In the case of the Air France partner award i found for 75k via Delta, that same flight is available for 71,000 Flying Blue miles, which is the new “saver” amount for that route, This suggests that Air France treats a certain subset of its inventory as “saver” which means both that it gets released to partners and that it is priced at the current lowest level for that award. That’s pretty intuitive, but what I found when I was trying to book my DEN-CDG award definitely was not. See, I poked Delta in a variety of places to try to find a low-level award, but alas every business class seat on Delta from the USA to CDG on the day I needed was 280k. That’s why I wasn’t that optimistic when I went to check Flying Blue — I was actually hoping to find a mid-level (non-saver) Air France award, since I had backed myself into a corner and knew I’d probably have to use more miles than I wanted to.

However, what I found BLEW MY MIND. (Well not really, but I never use clickbaity words on this site, so cut me some slack.) What I found was a near-perfect Delta award from DEN-MSP-CDG with the MSP-CDG leg on a refurbished 777 featuring Delta One Suites for only 72,000 miles and $5.60. I immediately went back to Delta and pulled up the exact same flights, thinking I must have missed something… but it was at 280k, just like I had originally found. So what was this flight I was seeing on Flying Blue then? If you’re a seasoned travel hacker, you’re probably muttering something involving “phantom award” under your breath, or maybe even yelling “I CERTAINLY HOPE YOU DIDN’T TRANSFER POINTS TO FLYING BLUE TO TRY TO BOOK AN OBVIOUS PHANTOM AWARD YOU FUCKING MORON!” at your screen.
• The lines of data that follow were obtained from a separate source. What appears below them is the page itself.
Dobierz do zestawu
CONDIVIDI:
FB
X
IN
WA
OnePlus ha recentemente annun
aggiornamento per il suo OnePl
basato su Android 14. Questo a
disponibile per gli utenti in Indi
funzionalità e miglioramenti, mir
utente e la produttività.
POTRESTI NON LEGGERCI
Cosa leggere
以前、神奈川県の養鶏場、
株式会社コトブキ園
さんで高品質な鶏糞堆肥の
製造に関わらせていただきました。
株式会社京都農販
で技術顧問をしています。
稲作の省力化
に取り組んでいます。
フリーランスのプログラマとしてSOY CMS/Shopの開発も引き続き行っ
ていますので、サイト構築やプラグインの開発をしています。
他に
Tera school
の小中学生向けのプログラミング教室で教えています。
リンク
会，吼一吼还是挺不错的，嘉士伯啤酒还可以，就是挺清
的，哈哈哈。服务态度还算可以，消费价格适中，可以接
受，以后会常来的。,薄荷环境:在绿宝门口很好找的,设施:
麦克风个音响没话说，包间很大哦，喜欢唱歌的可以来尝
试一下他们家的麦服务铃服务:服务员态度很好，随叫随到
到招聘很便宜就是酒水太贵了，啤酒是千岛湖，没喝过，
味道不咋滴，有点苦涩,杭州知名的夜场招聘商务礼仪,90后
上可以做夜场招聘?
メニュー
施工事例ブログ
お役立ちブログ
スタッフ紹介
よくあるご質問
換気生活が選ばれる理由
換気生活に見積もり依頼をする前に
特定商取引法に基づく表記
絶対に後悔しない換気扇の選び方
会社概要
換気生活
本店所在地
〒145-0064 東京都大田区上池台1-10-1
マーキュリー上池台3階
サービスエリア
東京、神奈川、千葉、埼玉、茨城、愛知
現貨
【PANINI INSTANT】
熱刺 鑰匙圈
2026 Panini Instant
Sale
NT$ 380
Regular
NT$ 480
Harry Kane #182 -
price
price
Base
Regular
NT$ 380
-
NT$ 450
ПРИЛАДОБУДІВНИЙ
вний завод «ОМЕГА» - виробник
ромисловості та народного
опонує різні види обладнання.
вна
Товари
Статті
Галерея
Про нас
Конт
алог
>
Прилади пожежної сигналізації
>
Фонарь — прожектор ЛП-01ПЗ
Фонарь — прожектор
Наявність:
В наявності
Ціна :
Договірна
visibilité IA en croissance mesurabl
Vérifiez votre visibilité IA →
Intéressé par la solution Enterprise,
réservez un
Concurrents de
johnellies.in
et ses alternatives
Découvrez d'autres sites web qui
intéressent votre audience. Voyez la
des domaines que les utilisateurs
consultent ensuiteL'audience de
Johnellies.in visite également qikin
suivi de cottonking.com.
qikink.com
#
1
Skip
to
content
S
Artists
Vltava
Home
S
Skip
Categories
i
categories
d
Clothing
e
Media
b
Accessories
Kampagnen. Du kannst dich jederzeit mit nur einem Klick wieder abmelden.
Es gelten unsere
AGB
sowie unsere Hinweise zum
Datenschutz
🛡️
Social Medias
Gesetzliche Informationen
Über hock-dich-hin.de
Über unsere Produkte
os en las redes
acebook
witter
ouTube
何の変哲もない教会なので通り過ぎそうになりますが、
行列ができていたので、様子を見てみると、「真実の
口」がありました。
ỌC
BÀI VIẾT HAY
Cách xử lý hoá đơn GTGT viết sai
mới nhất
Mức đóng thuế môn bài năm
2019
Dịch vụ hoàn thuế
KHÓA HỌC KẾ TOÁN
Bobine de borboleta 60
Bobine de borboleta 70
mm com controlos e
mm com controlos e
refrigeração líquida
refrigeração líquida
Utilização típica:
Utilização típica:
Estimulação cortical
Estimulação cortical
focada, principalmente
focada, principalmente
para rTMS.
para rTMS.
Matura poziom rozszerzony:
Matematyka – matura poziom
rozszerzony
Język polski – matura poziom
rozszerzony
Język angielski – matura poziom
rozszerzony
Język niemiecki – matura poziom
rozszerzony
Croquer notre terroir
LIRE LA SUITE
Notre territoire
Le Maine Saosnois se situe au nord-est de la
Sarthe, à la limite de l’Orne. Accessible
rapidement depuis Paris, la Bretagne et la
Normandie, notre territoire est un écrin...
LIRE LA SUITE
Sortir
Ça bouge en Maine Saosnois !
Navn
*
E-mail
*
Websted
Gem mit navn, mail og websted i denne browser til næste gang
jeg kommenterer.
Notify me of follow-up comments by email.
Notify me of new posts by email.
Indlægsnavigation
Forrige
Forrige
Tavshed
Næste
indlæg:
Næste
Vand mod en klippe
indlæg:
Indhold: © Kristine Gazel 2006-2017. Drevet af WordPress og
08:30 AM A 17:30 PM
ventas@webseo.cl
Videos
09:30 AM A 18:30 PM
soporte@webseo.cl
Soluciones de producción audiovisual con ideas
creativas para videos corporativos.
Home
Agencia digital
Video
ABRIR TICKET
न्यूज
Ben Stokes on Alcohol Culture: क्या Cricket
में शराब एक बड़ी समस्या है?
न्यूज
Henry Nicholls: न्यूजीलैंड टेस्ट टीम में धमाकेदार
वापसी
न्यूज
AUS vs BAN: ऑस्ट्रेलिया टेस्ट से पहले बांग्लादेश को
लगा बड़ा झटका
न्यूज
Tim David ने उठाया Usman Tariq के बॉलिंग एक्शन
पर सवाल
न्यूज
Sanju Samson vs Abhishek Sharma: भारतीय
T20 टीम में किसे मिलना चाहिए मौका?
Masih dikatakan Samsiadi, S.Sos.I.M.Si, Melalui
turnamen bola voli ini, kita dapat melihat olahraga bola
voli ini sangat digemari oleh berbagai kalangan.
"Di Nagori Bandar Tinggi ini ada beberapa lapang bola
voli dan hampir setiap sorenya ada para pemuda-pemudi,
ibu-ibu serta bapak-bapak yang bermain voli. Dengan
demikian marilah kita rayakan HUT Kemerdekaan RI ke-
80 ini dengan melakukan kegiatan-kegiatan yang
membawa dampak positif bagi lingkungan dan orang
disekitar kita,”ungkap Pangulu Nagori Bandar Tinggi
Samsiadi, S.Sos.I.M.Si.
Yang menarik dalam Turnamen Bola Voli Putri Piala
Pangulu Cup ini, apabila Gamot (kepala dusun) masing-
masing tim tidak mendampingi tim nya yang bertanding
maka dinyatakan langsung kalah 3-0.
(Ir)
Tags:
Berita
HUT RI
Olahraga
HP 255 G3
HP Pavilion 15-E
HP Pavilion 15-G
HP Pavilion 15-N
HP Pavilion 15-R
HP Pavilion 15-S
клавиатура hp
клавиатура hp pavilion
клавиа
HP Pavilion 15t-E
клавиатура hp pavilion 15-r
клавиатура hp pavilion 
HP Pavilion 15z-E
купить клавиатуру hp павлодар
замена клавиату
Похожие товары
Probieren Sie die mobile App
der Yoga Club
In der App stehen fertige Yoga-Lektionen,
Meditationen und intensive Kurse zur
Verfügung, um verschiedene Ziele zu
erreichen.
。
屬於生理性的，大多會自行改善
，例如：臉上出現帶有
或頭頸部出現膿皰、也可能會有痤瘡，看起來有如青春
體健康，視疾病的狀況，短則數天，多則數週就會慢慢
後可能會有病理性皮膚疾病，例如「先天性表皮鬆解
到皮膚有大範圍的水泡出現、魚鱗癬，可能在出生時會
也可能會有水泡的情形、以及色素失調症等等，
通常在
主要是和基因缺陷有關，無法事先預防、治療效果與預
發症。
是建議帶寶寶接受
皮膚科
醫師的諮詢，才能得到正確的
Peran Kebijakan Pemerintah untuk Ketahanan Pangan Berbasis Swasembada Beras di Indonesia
While I was pretty sure I was looking at a phantom award (what other explanation could there be???), I still did the extremely reckless thing and transferred 72,000 Amex points. The transfer was instant and I went all the way through the booking process, only to be confronted with an error that the award couldn’t be booked. No big deal, I’ve had this error before, and I was able to book the award on the second or third try in those cases. Five tries later (across three different browsers), I was ready to admit that I had wasted 72,000 Amex points (or at least severely limited their usefulness), but I was deep enough in the process that I didn’t want to give up without pleading with a phone agent to book the award for me.

I called in and got a nice French guy on the line right away, and he went in and booked the award without a hitch. He even waived the phone booking fee since the website wouldn’t let me book it online. I was in shock, and for a couple weeks I figured Delta was going to email me to tell me that the award was booked in error… while that hasn’t happened yet, I’m still mentally prepared for it, since this whole situation is so weird. Is Delta releasing partner award space that prices at their insultingly high rates within their own system? (That wouldn’t exactly be off-brand for them.) Was this a Flying Blue glitch? I haven’t been able to find any other instances of it, so it could very well have been a one-off. That being said, if you’re trying to book a Delta award, it’s definitely worth your time to check on Flying Blue just in case Delta is hiding the good scotch in Flying Blue’s liquor cabinet.

Anyone else have any similar stories? I’m really curious about this, since we’re literally in unCHARTed territory now that so many programs are moving to this crappy dynamic pricing model. (I’m sorry, I had to.)